Mike Siegel ’19 and Associate Professor of Psychology and Neuroscience Sarah Conklin published an article recently in the journal Brain, Behavior, Immunity – Health. Their paper, “Acute intake of B. longum probiotic does not reduce stress, anxiety, or depression in young adults: A pilot study,” reports the results of Siegel’s senior project. Participants in the study consumed either a placebo capsule or a capsule of B. longum probiotic, under double-blind conditions, for one week. At the end of the study, there were no measurable differences between the groups. A paradigm shift has been occurring across a number of fields including neuroscience as the role of the gut microbiome is increasingly appreciated. Some evidence suggests that the gut micobiome communicates with the brain through multiple pathways and these could become therapeutic targets to improve mental health. Their study did not find evidence of an acute effect. Siegel, who was a neuroscience major and Spanish minor at Allegheny, is currently enrolled as a medical student at Geisinger Commonwealth School of Medicine.
Oliver Bonham-Carter, assistant professor of computer science, presented his original bioinformatics research paper (“BeagleTM: An adaptable text mining method for relationship discovery in literature”) in text mining at the Future of Information and Communication Conference (FICC) in San Francisco. The work was based on an analysis method and tool, called “BeagleTM” that was named after his four-pawed companion who, nose to the ground, enjoys connecting the scents of thousands of different artifacts around the house and along his walks. The software tool is for a similar type of deep analysis, only in this case, it has been designed to detect relationships to connect the common themes of thousands of different articles in bioinformatics that have previously been isolated due to their differing usage of diction to describe terms.
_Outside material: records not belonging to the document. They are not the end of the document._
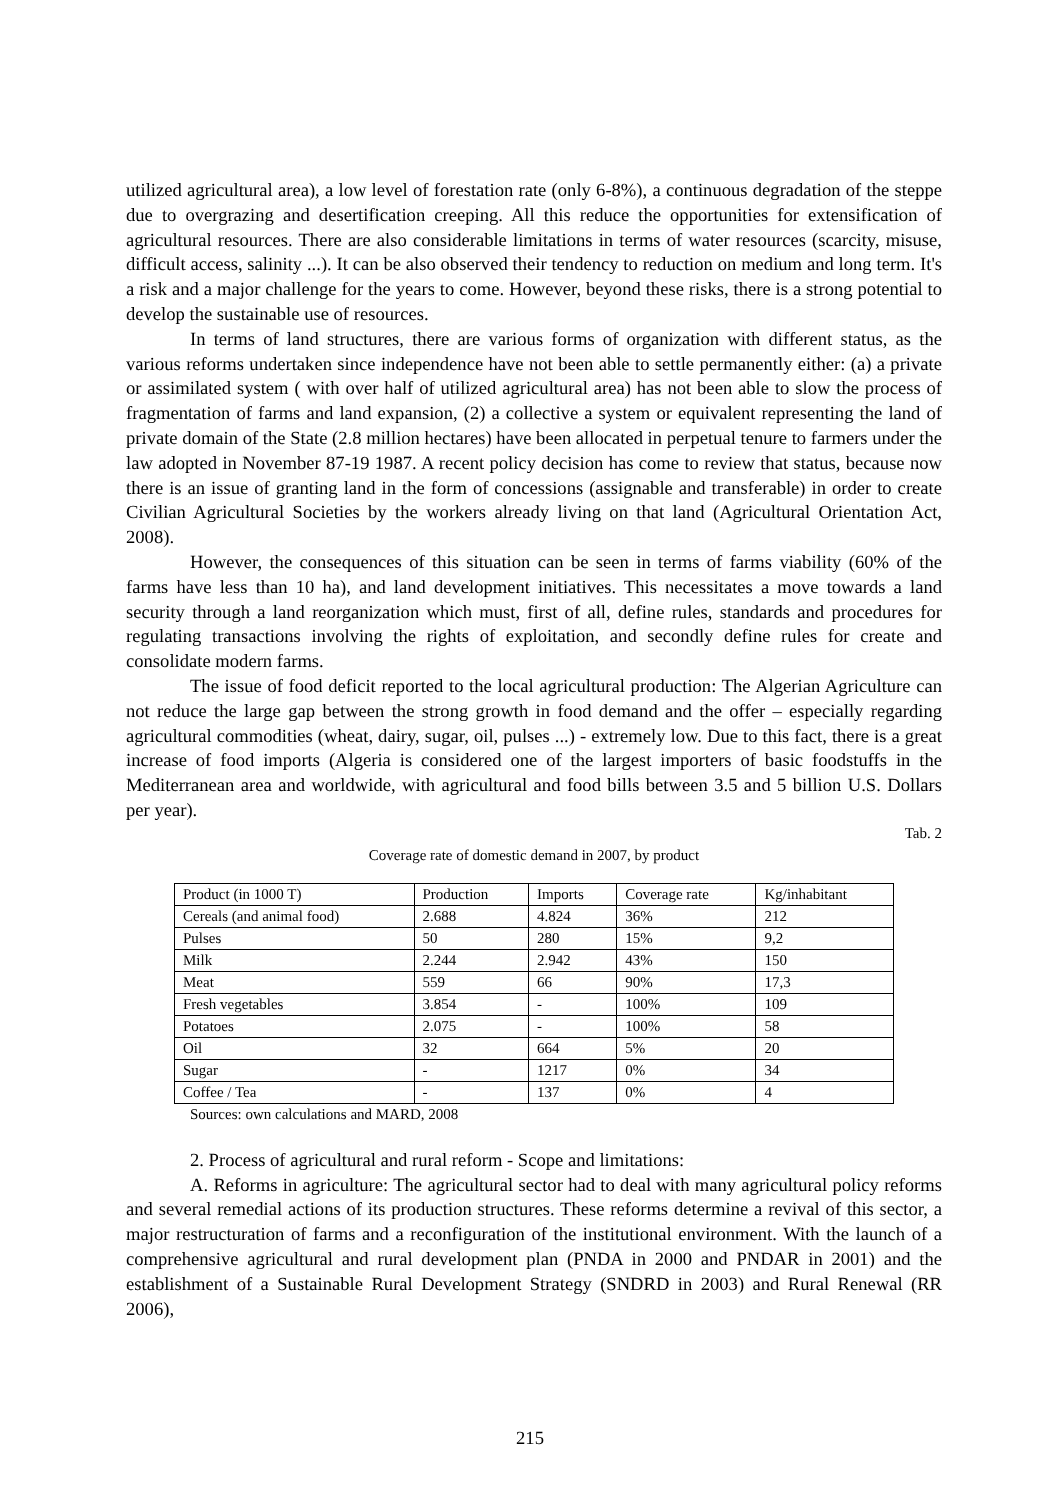utilized agricultural area), a low level of forestation rate (only 6-8%), a continuous degradation of the steppe due to overgrazing and desertification creeping. All this reduce the opportunities for extensification of agricultural resources. There are also considerable limitations in terms of water resources (scarcity, misuse, difficult access, salinity ...). It can be also observed their tendency to reduction on medium and long term. It's a risk and a major challenge for the years to come. However, beyond these risks, there is a strong potential to develop the sustainable use of resources.
In terms of land structures, there are various forms of organization with different status, as the various reforms undertaken since independence have not been able to settle permanently either: (a) a private or assimilated system ( with over half of utilized agricultural area) has not been able to slow the process of fragmentation of farms and land expansion, (2) a collective a system or equivalent representing the land of private domain of the State (2.8 million hectares) have been allocated in perpetual tenure to farmers under the law adopted in November 87-19 1987. A recent policy decision has come to review that status, because now there is an issue of granting land in the form of concessions (assignable and transferable) in order to create Civilian Agricultural Societies by the workers already living on that land (Agricultural Orientation Act, 2008).
However, the consequences of this situation can be seen in terms of farms viability (60% of the farms have less than 10 ha), and land development initiatives. This necessitates a move towards a land security through a land reorganization which must, first of all, define rules, standards and procedures for regulating transactions involving the rights of exploitation, and secondly define rules for create and consolidate modern farms.
The issue of food deficit reported to the local agricultural production: The Algerian Agriculture can not reduce the large gap between the strong growth in food demand and the offer – especially regarding agricultural commodities (wheat, dairy, sugar, oil, pulses ...) - extremely low. Due to this fact, there is a great increase of food imports (Algeria is considered one of the largest importers of basic foodstuffs in the Mediterranean area and worldwide, with agricultural and food bills between 3.5 and 5 billion U.S. Dollars per year).
Tab. 2
Coverage rate of domestic demand in 2007, by product
| Product (in 1000 T) | Production | Imports | Coverage rate | Kg/inhabitant |
| Cereals (and animal food) | 2.688 | 4.824 | 36% | 212 |
| Pulses | 50 | 280 | 15% | 9,2 |
| Milk | 2.244 | 2.942 | 43% | 150 |
| Meat | 559 | 66 | 90% | 17,3 |
| Fresh vegetables | 3.854 | - | 100% | 109 |
| Potatoes | 2.075 | - | 100% | 58 |
| Oil | 32 | 664 | 5% | 20 |
| Sugar | - | 1217 | 0% | 34 |
| Coffee / Tea | - | 137 | 0% | 4 |
Sources: own calculations and MARD, 2008
2. Process of agricultural and rural reform - Scope and limitations:
A. Reforms in agriculture: The agricultural sector had to deal with many agricultural policy reforms and several remedial actions of its production structures. These reforms determine a revival of this sector, a major restructuration of farms and a reconfiguration of the institutional environment. With the launch of a comprehensive agricultural and rural development plan (PNDA in 2000 and PNDAR in 2001) and the establishment of a Sustainable Rural Development Strategy (SNDRD in 2003) and Rural Renewal (RR 2006),
215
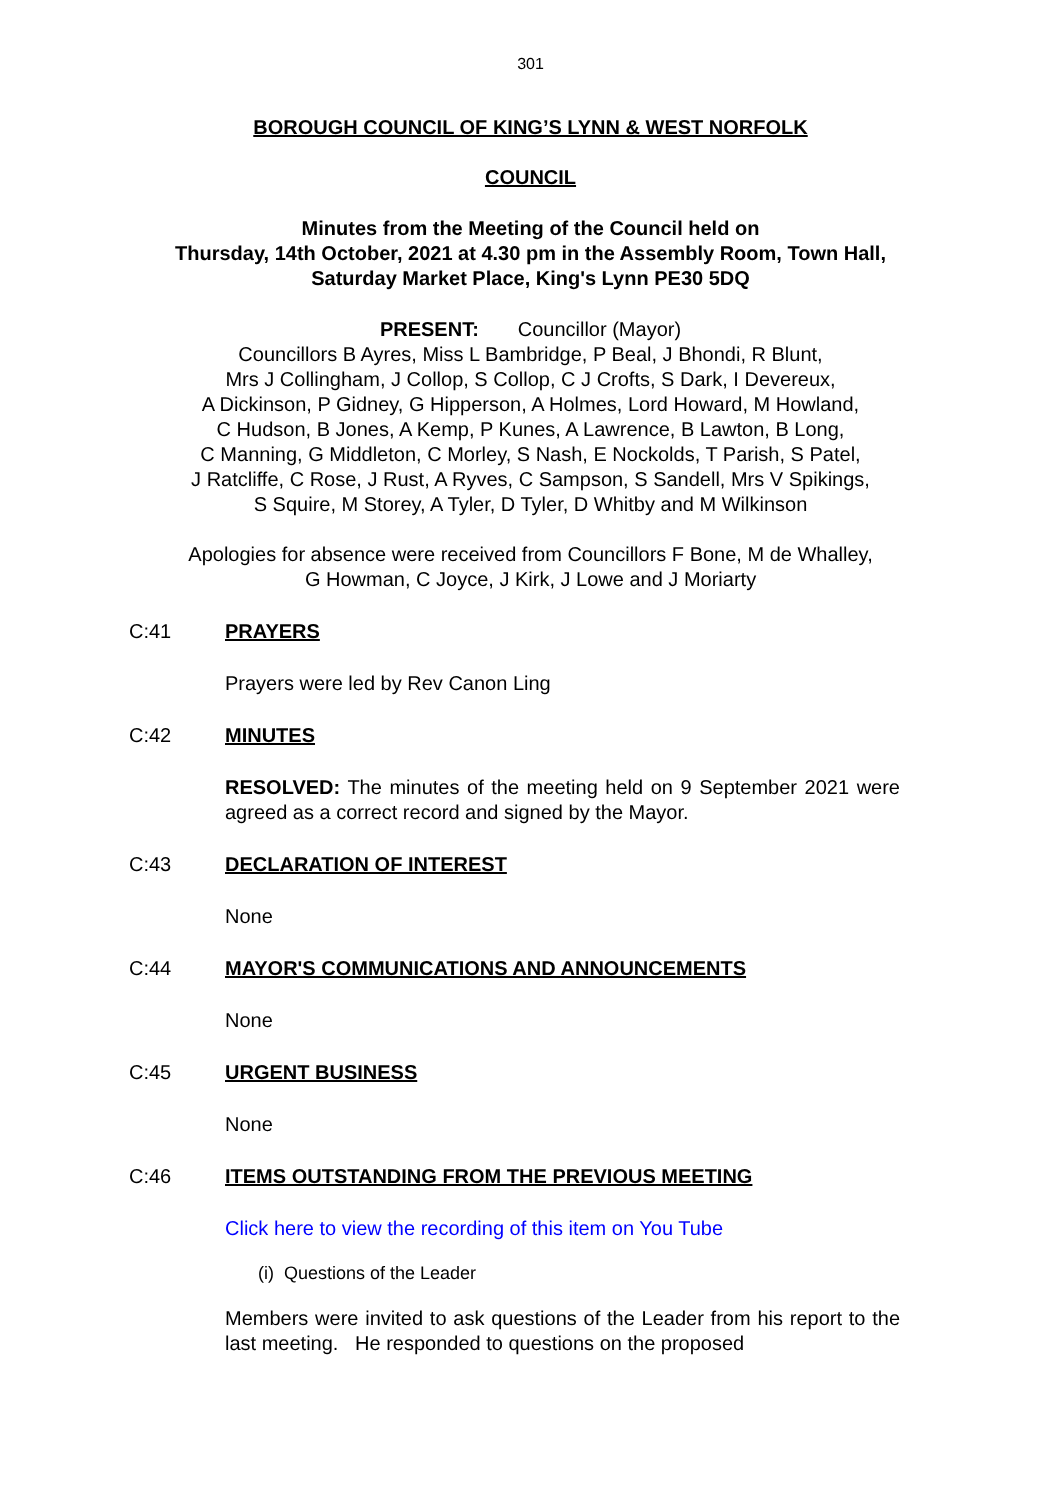301
BOROUGH COUNCIL OF KING’S LYNN & WEST NORFOLK
COUNCIL
Minutes from the Meeting of the Council held on
Thursday, 14th October, 2021 at 4.30 pm in the Assembly Room, Town Hall,
Saturday Market Place, King's Lynn PE30 5DQ
PRESENT: Councillor (Mayor)
Councillors B Ayres, Miss L Bambridge, P Beal, J Bhondi, R Blunt,
Mrs J Collingham, J Collop, S Collop, C J Crofts, S Dark, I Devereux,
A Dickinson, P Gidney, G Hipperson, A Holmes, Lord Howard, M Howland,
C Hudson, B Jones, A Kemp, P Kunes, A Lawrence, B Lawton, B Long,
C Manning, G Middleton, C Morley, S Nash, E Nockolds, T Parish, S Patel,
J Ratcliffe, C Rose, J Rust, A Ryves, C Sampson, S Sandell, Mrs V Spikings,
S Squire, M Storey, A Tyler, D Tyler, D Whitby and M Wilkinson
Apologies for absence were received from Councillors F Bone, M de Whalley,
G Howman, C Joyce, J Kirk, J Lowe and J Moriarty
C:41 PRAYERS
Prayers were led by Rev Canon Ling
C:42 MINUTES
RESOLVED: The minutes of the meeting held on 9 September 2021 were agreed as a correct record and signed by the Mayor.
C:43 DECLARATION OF INTEREST
None
C:44 MAYOR'S COMMUNICATIONS AND ANNOUNCEMENTS
None
C:45 URGENT BUSINESS
None
C:46 ITEMS OUTSTANDING FROM THE PREVIOUS MEETING
Click here to view the recording of this item on You Tube
(i) Questions of the Leader
Members were invited to ask questions of the Leader from his report to the last meeting. He responded to questions on the proposed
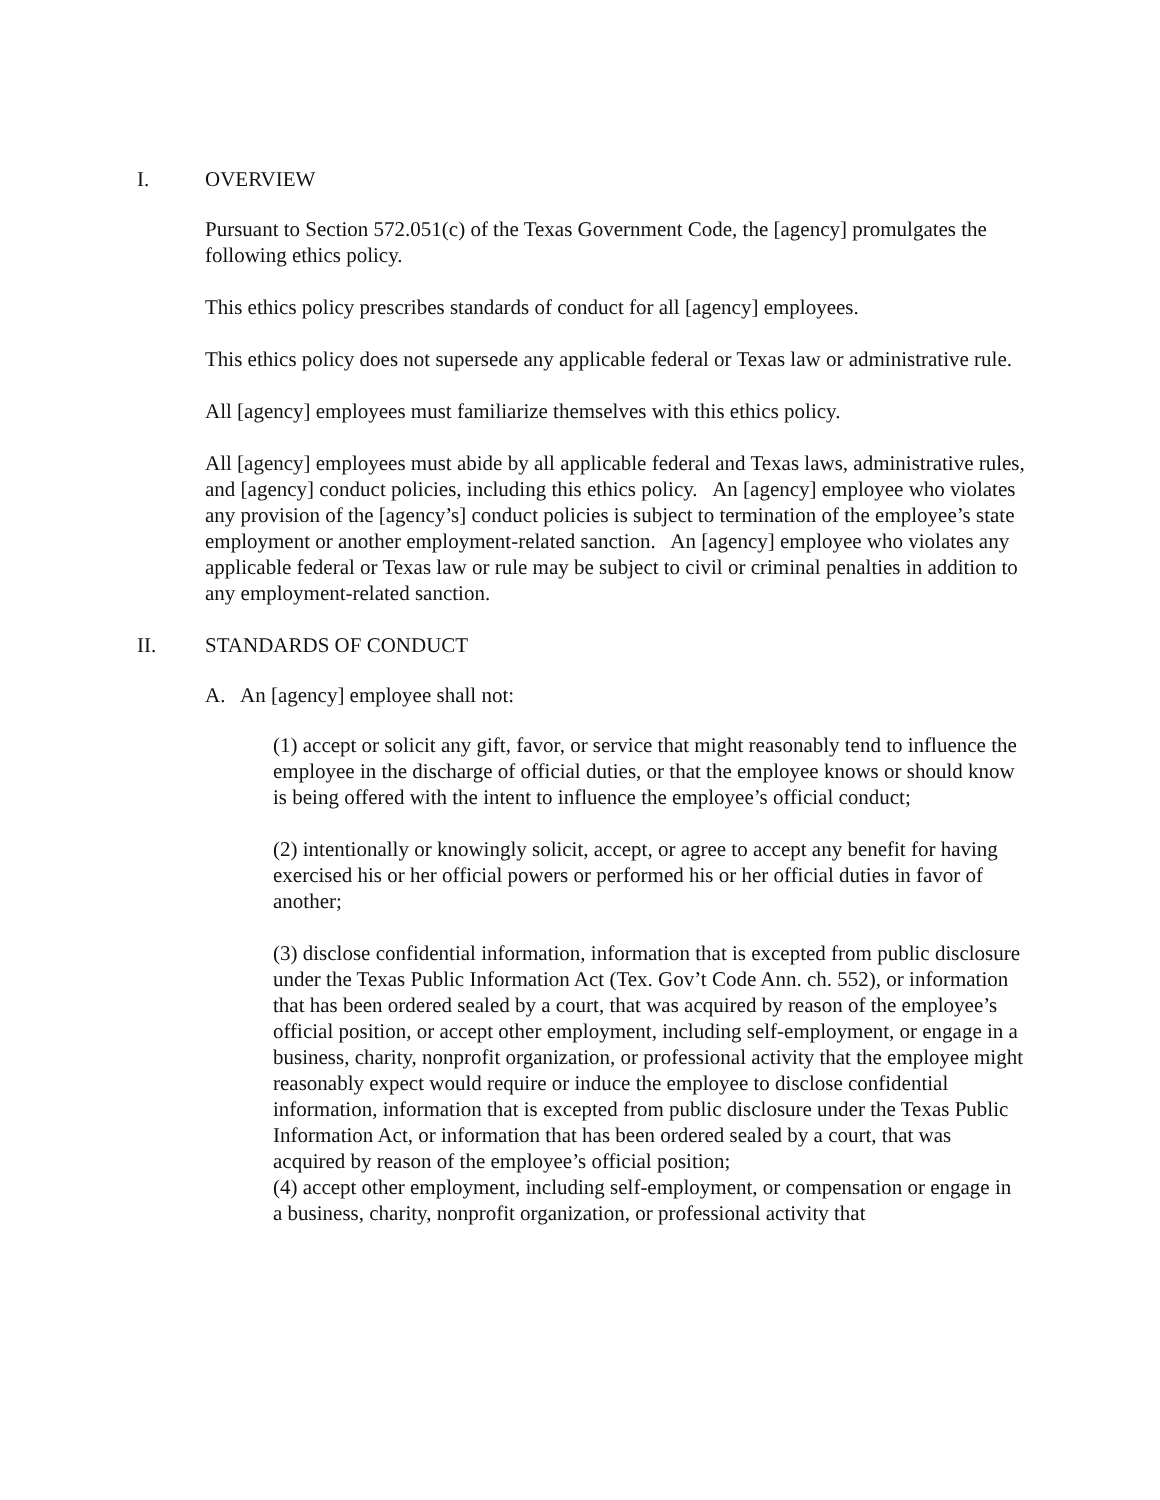I. OVERVIEW
Pursuant to Section 572.051(c) of the Texas Government Code, the [agency] promulgates the following ethics policy.
This ethics policy prescribes standards of conduct for all [agency] employees.
This ethics policy does not supersede any applicable federal or Texas law or administrative rule.
All [agency] employees must familiarize themselves with this ethics policy.
All [agency] employees must abide by all applicable federal and Texas laws, administrative rules, and [agency] conduct policies, including this ethics policy. An [agency] employee who violates any provision of the [agency’s] conduct policies is subject to termination of the employee’s state employment or another employment-related sanction. An [agency] employee who violates any applicable federal or Texas law or rule may be subject to civil or criminal penalties in addition to any employment-related sanction.
II. STANDARDS OF CONDUCT
A. An [agency] employee shall not:
(1) accept or solicit any gift, favor, or service that might reasonably tend to influence the employee in the discharge of official duties, or that the employee knows or should know is being offered with the intent to influence the employee’s official conduct;
(2) intentionally or knowingly solicit, accept, or agree to accept any benefit for having exercised his or her official powers or performed his or her official duties in favor of another;
(3) disclose confidential information, information that is excepted from public disclosure under the Texas Public Information Act (Tex. Gov’t Code Ann. ch. 552), or information that has been ordered sealed by a court, that was acquired by reason of the employee’s official position, or accept other employment, including self-employment, or engage in a business, charity, nonprofit organization, or professional activity that the employee might reasonably expect would require or induce the employee to disclose confidential information, information that is excepted from public disclosure under the Texas Public Information Act, or information that has been ordered sealed by a court, that was acquired by reason of the employee’s official position;
(4) accept other employment, including self-employment, or compensation or engage in a business, charity, nonprofit organization, or professional activity that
Research by Visiting Assistant Professor of Philosophy and Religious Studies Matthew Mitchell was published in Courtney Bruntz and Brooke Schedneck, eds., Buddhist Tourism in Asia. Mitchell’s contribution, entitled “How I Meditated with your Mother: Speed Dating at Temples and Shrines in Contemporary Japan,” discusses changes to Buddhism as it intersects with the matchmaking and tourism industries.
Trevor Day ’20 competed in the annual Bloomberg Trading Challenge, an eight-week competition in which student teams use the Bloomberg Terminal to generate the strongest investment strategy and most valuable portfolio using a $10 million notional amount. The challenge is designed to help students develop their skills in financial data analytics and view the market through the eyes of those who use the terminal every day — such as portfolio managers, investment analysts, and traders. The top three teams advance to New York City to explain their investing strategy in hopes of winning the competition; Day’s team was in fourth place when the competition was suspended due to the coronavirus pandemic. Bloomberg Terminals were installed in Quigley Hall last year, allowing faculty and students in business finance courses to incorporate market research into learning activities.